CDW's Ritchie sees broad appeal for the Advisor Fee changes, too. "Anything that increases the profitability of selling the solution is going to be well received by partners. Rewarding the partners that have placed bets is a smart move. Certainly, when you see payouts getting as rich as 23 percent when you hit the top tier, that sets a very clear goal for some partners," Ritchie said.

In fact, the Office 365 Open License and the Advisor Fee are only two of many licensing models Microsoft offers to sell its cloud bundle. Others include the Service Provider License Agreement, syndication partner licensing, Enterprise Agreements, a government option and an education option. "We now have the broadest array of cloud business models of anyone in the business," Roskill said beneath a WPC slide showing all those options. "However you set your business up, we have a cloud business model that will align perfectly with what you're trying to do."

Those other options, especially the syndication model that has allowed strategic vendors with value-added, broad-market services to resell Office 365 for about a year, continue.

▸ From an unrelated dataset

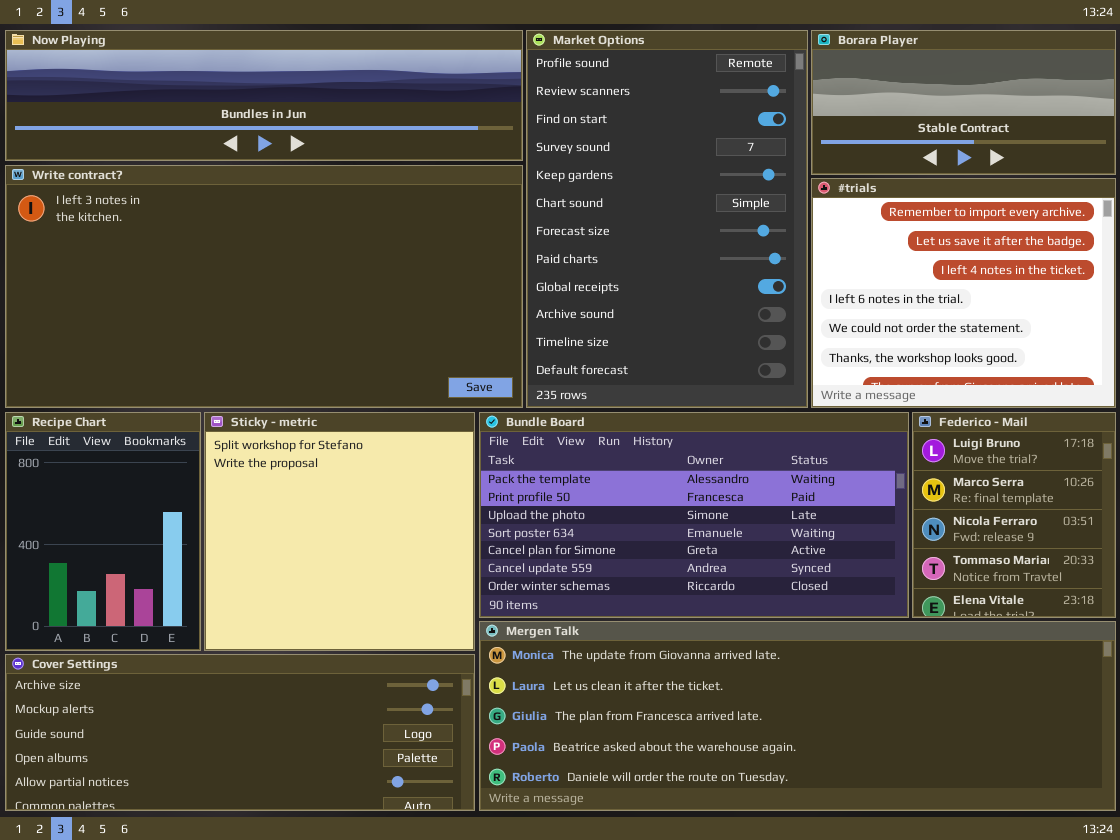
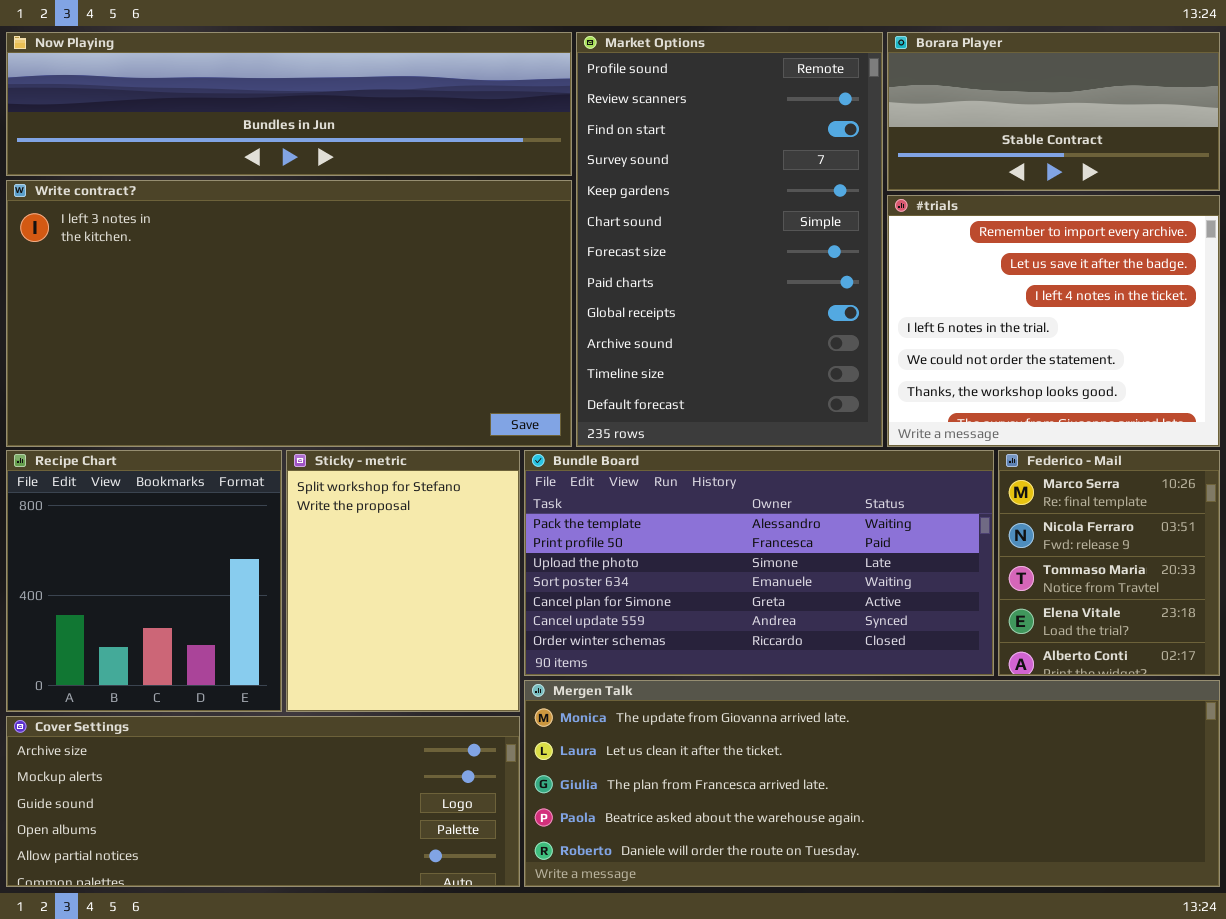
Recipe Chart: [5,412,201,651] -> [6,450,282,712], resized
Sticky - metric: [204,412,475,651] -> [286,450,520,712], resized
Federico - Mail: [912,412,1116,618] -> [998,450,1220,676], scrolled down 1 row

The period between now and the launch of the Open License will give some of those partners -- such as Intermedia, a cloud services partner headquartered in Mountain View, Calif., which has increased its reseller network partly by positioning itself against Microsoft's direct billing of customers -- some time to calibrate their offerings and messaging.

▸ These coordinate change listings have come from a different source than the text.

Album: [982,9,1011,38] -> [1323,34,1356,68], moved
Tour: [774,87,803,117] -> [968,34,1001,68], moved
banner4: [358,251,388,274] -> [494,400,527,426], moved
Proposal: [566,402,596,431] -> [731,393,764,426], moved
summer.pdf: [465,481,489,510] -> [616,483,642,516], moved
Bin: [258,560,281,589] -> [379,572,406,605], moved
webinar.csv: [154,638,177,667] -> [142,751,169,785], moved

Meanwhile, Microsoft notched another major telco partner under its strategic alliance approach last month when Verizon Wireless began offering Microsoft Office 365 to its small business customers.

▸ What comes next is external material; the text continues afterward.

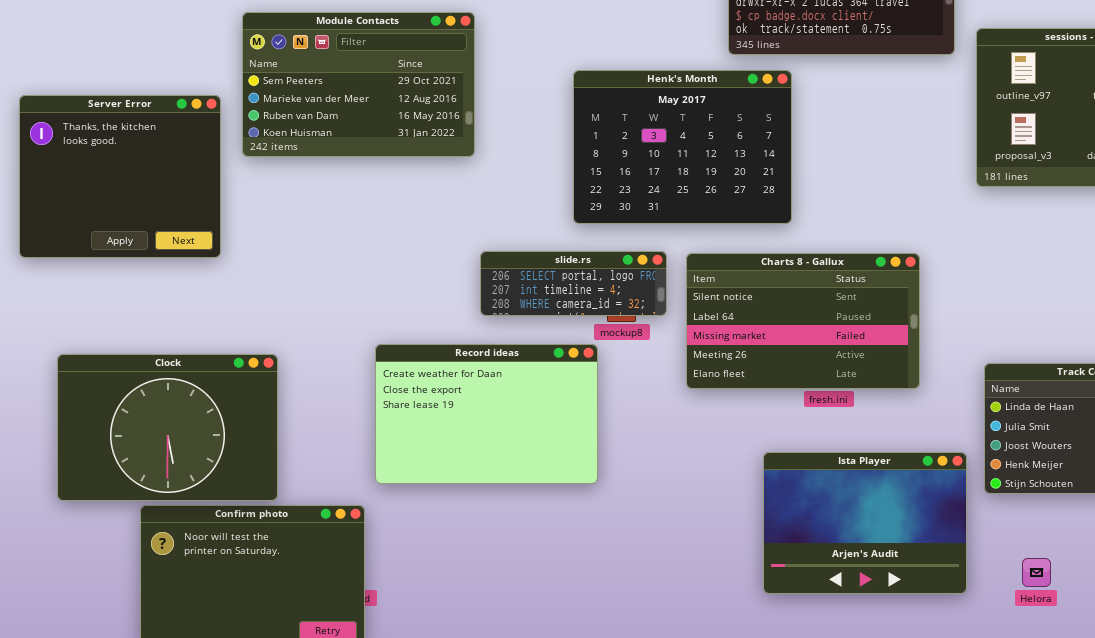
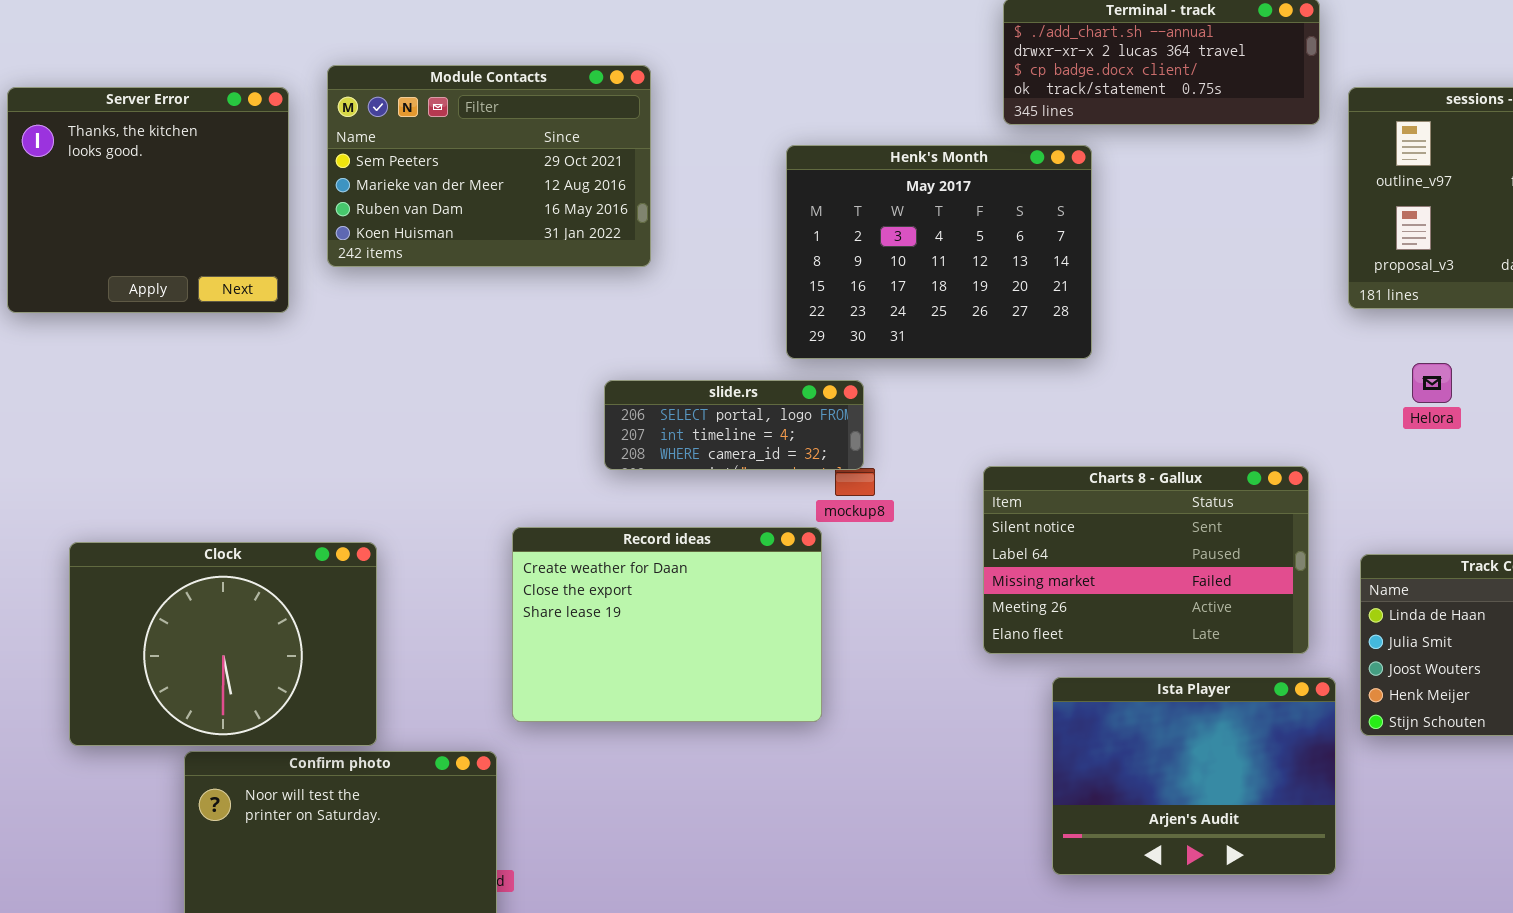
Server Error: [19,95,221,258] -> [7,87,289,313], moved
slide.rs: [480,251,667,316] -> [604,380,864,470], moved
Charts 8 - Gallux: [686,253,920,389] -> [983,466,1309,654], moved
Helora: [1022,558,1051,587] -> [1412,363,1452,403], moved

All the activity around Office 365 is occurring for one reason: Interest in cloud among customers is getting more and more intense.

According to Interlink's Scherocman, the demand is coming from the executive suite -- and not necessarily from Microsoft Office 365 advertising, but from higher up. "I wouldn't say it's 365 excitement. I would say it's my boss. The CEO or CFO said, 'Hey I got this Fortune Inc., Businessweek article about the cloud. Why aren't we considering this?' I've got to look at this cloud stuff. It's a question of what does Microsoft have to offer, rather than people asking about Office 365," he said.

Ritchie also said the majority of business coming in is from customers raising their hands. There's been a change in the content of conversations CDW is having.

"Twelve to 24 months ago, they were trying to understand the cloud in general. We just spent a lot of time on education. A lot of it was put in the bucket of information-gathering -- the customer wasn't willing to commit to a timeline or indicate if they had a budget for a period of time," Ritchie said. "Now, they want to move to the cloud, they have a timeline and a budget. It's due diligence. They've definitely been coalescing into concrete plans."

With that kind of customer demand, having an Office 365 practice is important for nearly every Microsoft partner. Fortunately, Microsoft is in the process of making it a whole lot easier to do business with it for almost any kind of partner.